Each week, we take an in-depth look at strategic, organizational, and operational challenges facing business leaders, with insights on emerging best practices.  Today, we dive into innovations in the critical path to establishing and transforming first-party customer data and a data-driven culture, as third-party cookies are phased out and pixel-blocking becomes widespread.

One of the biggest challenges for marketers, membership directors, subscription managers and organizations in general is the ability to reach and engage current and prospective customers and members while maintaining compliance with a growing list of country and state regulations, not to mention adapting to today’s technology-driven changing landscape.

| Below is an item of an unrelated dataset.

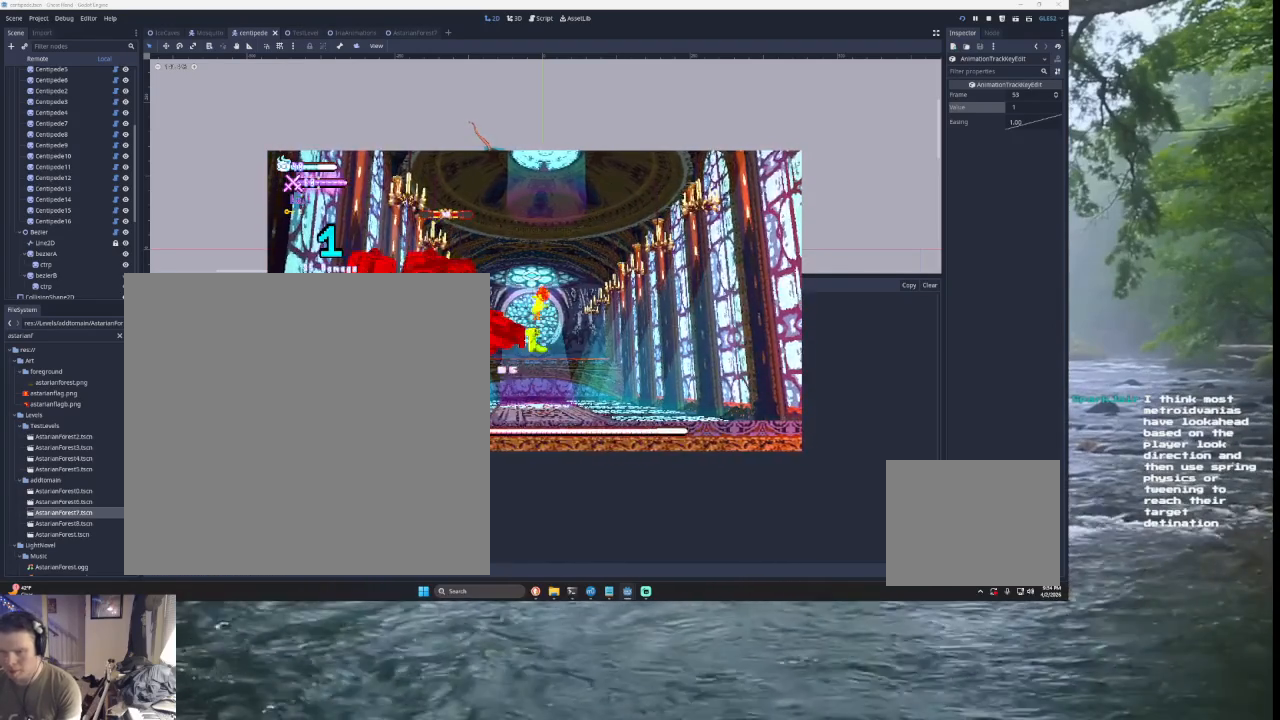
{"buttons": [], "left_stick": "down", "right_stick": "left", "events": [[33, "right_stick", "center"], [133, "L3", "down"], [200, "L3", "up"], [300, "left_stick", "center"], [367, "right_stick", "down"], [433, "left_stick", "down"], [433, "right_stick", "left"]]}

Transformation to an actionable, transparent data-driven business model is critical to address the complexity of compliance, personalization, and privacy. Mastery of data is complex considering system limitations, lack of skillsets and/or lack of understanding of the definition, value and actionability of customer data.

At 2040, our core belief is that true data-driven cultures and business model embeds, understands and focuses on concentric circles of interrelated data and establishes the priority for high quality data collection across every internal and external process in place. Data must have definition and meaning in context of the organization and the relationship with its customers.

Regardless of where an organization is on their path to becoming data-driven, the entire ecosystem is about to change. These shifts will drive critical changes in strategies and tactics of any plans or practices already in place if an organization seeks to survive in the evolving dynamic digital marketplace.

Data Points

As digital has evolved, so have the opportunities to leverage data collected by an organization or others through second- and third-party data. Majorly, organizations to date have relied on data collected by third-party aggregators, anonymous data aggregated by platforms into “look-alike” audiences, and/or data created directly by current customers via an organization’s web and app-based interactions.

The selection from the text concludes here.